Writer Trefusis is best remembered today for her love affair with the wealthy poet Vita Sackville-West. Virginia Woolf described this by analogy in her novel 'Orlando'. In this romanticized biography of Vita, Trefusis is represented by the Russian princess Sasha.
The two women both wrote fictional accounts that referred to this love affair ('Challenge' by Sackville-West and 'Broderie Anglaise a roman à clef' in French by Trefusis). Sackville-West's son Nigel Nicolson wrote the non-fiction 'Portrait of a Marriage', based on material from his mother's letters, and adding extensive "clarifications," including some of his father's point of view. Such works explored other aspects of the affair. Trefusis was also featured as a pivotal fictional character in other novels, including as Lady Montdore in Nancy Mitford's 'Love in a Cold Climate' and Muriel in Harold Acton's 'The Soul's Gymnasium'.

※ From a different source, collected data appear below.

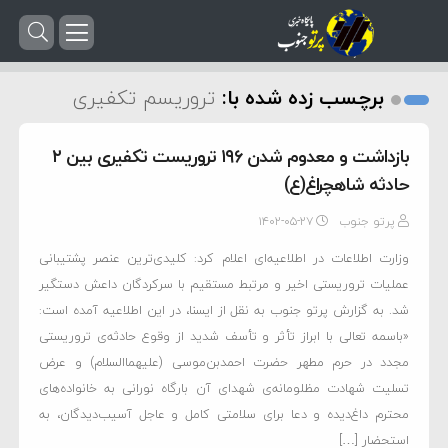
برچسب زده شده با:
تروریسم تکفیری
بازداشت و معدوم شدن ۱۹۶ تروریست تکفیری بین ۲
حادثه شاهچراغ(ع)
پرتو جنوب
۱۴۰۲-۰۵-۲۷
وزارت اطلاعات در اطلاعیه‌ای اعلام کرد: کلیدی‌ترین عنصر پشتیبانی
عملیات تروریستی اخیر و مرتبط مستقیم با سرکردگان داعش دستگیر
شد. به گزارش پرتو جنوب به نقل از ایسنا، در این اطلاعیه آمده است:
«باسمه تعالی با ابراز تأثر و تأسف شدید از وقوع حادثه‌ی تروریستی
مجدد در حرم مطهر حضرت احمدبن‌موسی (علیهماالسلام) و عرض
تسلیت شهادت مظلومانه‌ی شهدای آن بارگاه نورانی به خانواده‌های
محترم داغ‌دیده و دعا برای سلامتی کامل و عاجل آسیب‌دیدگان، به
استحضار […]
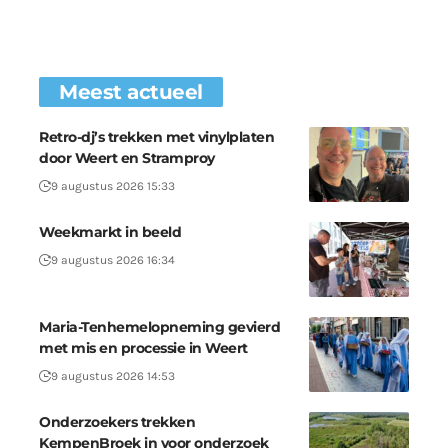
Meest actueel
Retro-dj’s trekken met vinylplaten
door Weert en Stramproy
9 augustus 2026 15:33
Weekmarkt in beeld
9 augustus 2026 16:34
Maria-Tenhemelopneming gevierd
met mis en processie in Weert
9 augustus 2026 14:53
Onderzoekers trekken
KempenBroek in voor onderzoek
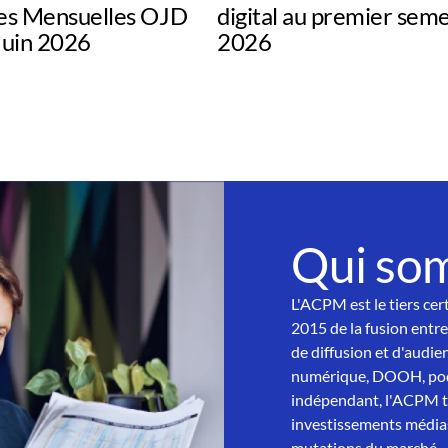
s Mensuelles OJD
digital au premier sem
uin 2026
2026
Qui so
L'ACPM est le tiers cer
2015 de la fusion entre
de diffusion et d'audien
numérique, DOOH, podc
indépendant, l'ACPM tra
investissements médias
mutations du marché.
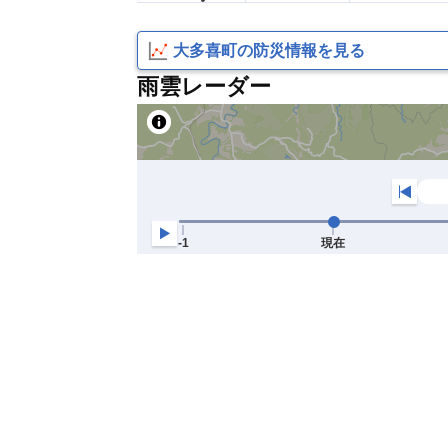
大多喜町の防災情報を見る
雨雲レーダー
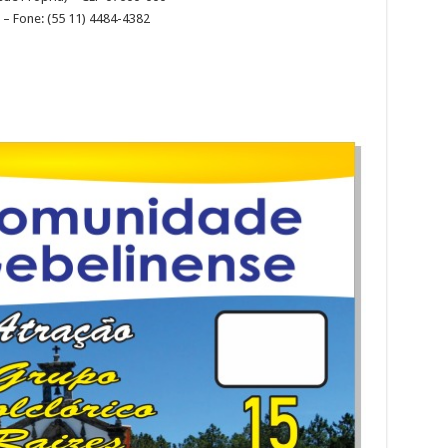
l – Fone: (55 11) 4484-4382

Each of the participants left extensive written accounts in surviving letters and diaries. Apart from the two central players, Alice Keppel, Victoria Sackville-West, Harold Nicolson, Denys Trefusis and Pat Dansey also left documents that referred to the affair.

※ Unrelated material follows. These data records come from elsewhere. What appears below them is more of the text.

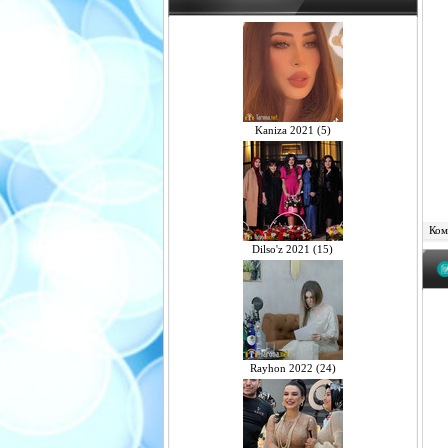
Kaniza 2021 (5)
Комм
Dilso'z 2021 (15)
Rayhon 2022 (24)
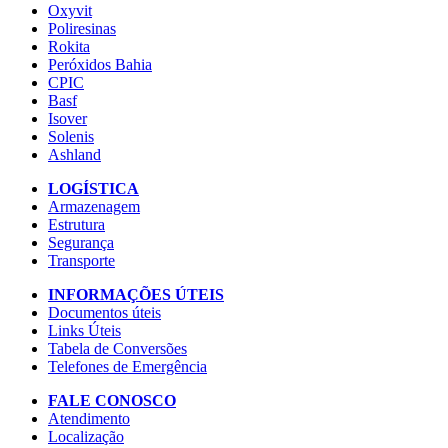
Oxyvit
Poliresinas
Rokita
Peróxidos Bahia
CPIC
Basf
Isover
Solenis
Ashland
LOGÍSTICA
Armazenagem
Estrutura
Segurança
Transporte
INFORMAÇÕES ÚTEIS
Documentos úteis
Links Úteis
Tabela de Conversões
Telefones de Emergência
FALE CONOSCO
Atendimento
Localização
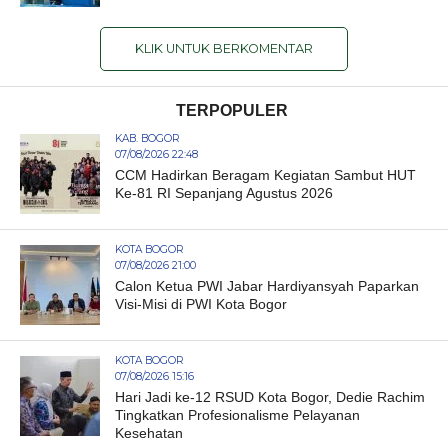
KLIK UNTUK BERKOMENTAR
TERPOPULER
KAB. BOGOR
07/08/2026 22:48
CCM Hadirkan Beragam Kegiatan Sambut HUT
Ke-81 RI Sepanjang Agustus 2026
KOTA BOGOR
07/08/2026 21:00
Calon Ketua PWI Jabar Hardiyansyah Paparkan
Visi-Misi di PWI Kota Bogor
KOTA BOGOR
07/08/2026 15:16
Hari Jadi ke-12 RSUD Kota Bogor, Dedie Rachim
Tingkatkan Profesionalisme Pelayanan
Kesehatan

Diana Souhami's 'Mrs Keppel and her Daughter' (1997) provides an overview of the affair and of the main actors in the drama. When Violet was 10, she met Vita (who was two years older) for the first time. After that, they attended the same school for several years and soon recognised a bond between them. When Violet was 14, she confessed her love to Vita and gave her a ring. In 1910, after the death of Edward VII, Mrs Keppel made her family observe a "discretion" leave of about two years before re-establishing themselves in British society. When they returned to London, the Keppels moved to a house in Grosvenor Street. At that time, Violet learned that Vita was soon to be engaged to Harold Nicolson and was involved in an affair with Rosamund Grosvenor. Violet made it clear that she still loved Vita, but became engaged to make Vita jealous. This did not stop Vita from marrying Harold (in October 1913), nor did he curtail his own homosexual adventures after marriage.
In April 1918, Violet and Vita refreshed and intensified their bond. Vita had two sons by then, but she left them in the care of others while she and Violet took a holiday in Cornwall. Meanwhile, Mrs Keppel was busy arranging a marriage for Violet with Denys Robert Trefusis (1890–1929), son of Colonel Hon. John Schomberg Trefusis and Eva Louisa Bontein. A few days after the armistice, Violet and Vita went to France for several months. Because of Vita's exclusive claim, and her own loathing of marriage, Violet made Denys promise never to have sex with her as a condition for marriage. He apparently agreed as, on 16 June 1919, they married. At the end of that year, Violet and Vita made a new two-month excursion to France: ordered to do so by his mother-in-law, Denys retrieved Violet from the south of France when new gossip about her and Sackville-West's loose behaviour began to reach London. The next time they left, in February 1920, was to be the final elopement. Sackville-West might still have had some doubts and probably hoped that Harold would interfere. Harold and Denys pursued the women, flying to France in a two-seater airplane. The couples had heated scenes in Amiens.
The climax came when Harold told Vita that Violet had been unfaithful to her (with Denys). Violet tried to explain and assured Vita of her innocence (which was in all likelihood true). Vita was much too angry and upset to listen, and fled saying she couldn't bear to see Violet for at least two months. Six weeks later Vita returned to France to meet Violet. Mrs Keppel desperately tried to keep the scandal away from London, where Violet's sister, Sonia, was about to be married (to Roland Cubitt). Violet spent much of 1920 abroad, clinging desperately to Vita via continuous letters. In January 1921, Vita and Violet made a final journey to France, where they spent six weeks together. At this time, Harold threatened to break off the marriage if Vita continued her escapades. When Vita returned to England in March, it was practically the end of the affair. Violet was sent to Italy; and, from there she wrote her last desperate letters to their mutual friend Pat Dansey, having been forbidden from writing directly to Vita. At the end of the year, Violet had to face the facts and start to build her life from scratch.
The two former lovers met again in 1940, after the progress of World War II forced Trefusis to return to England. The women continued to keep in touch and send each other affectionate letters.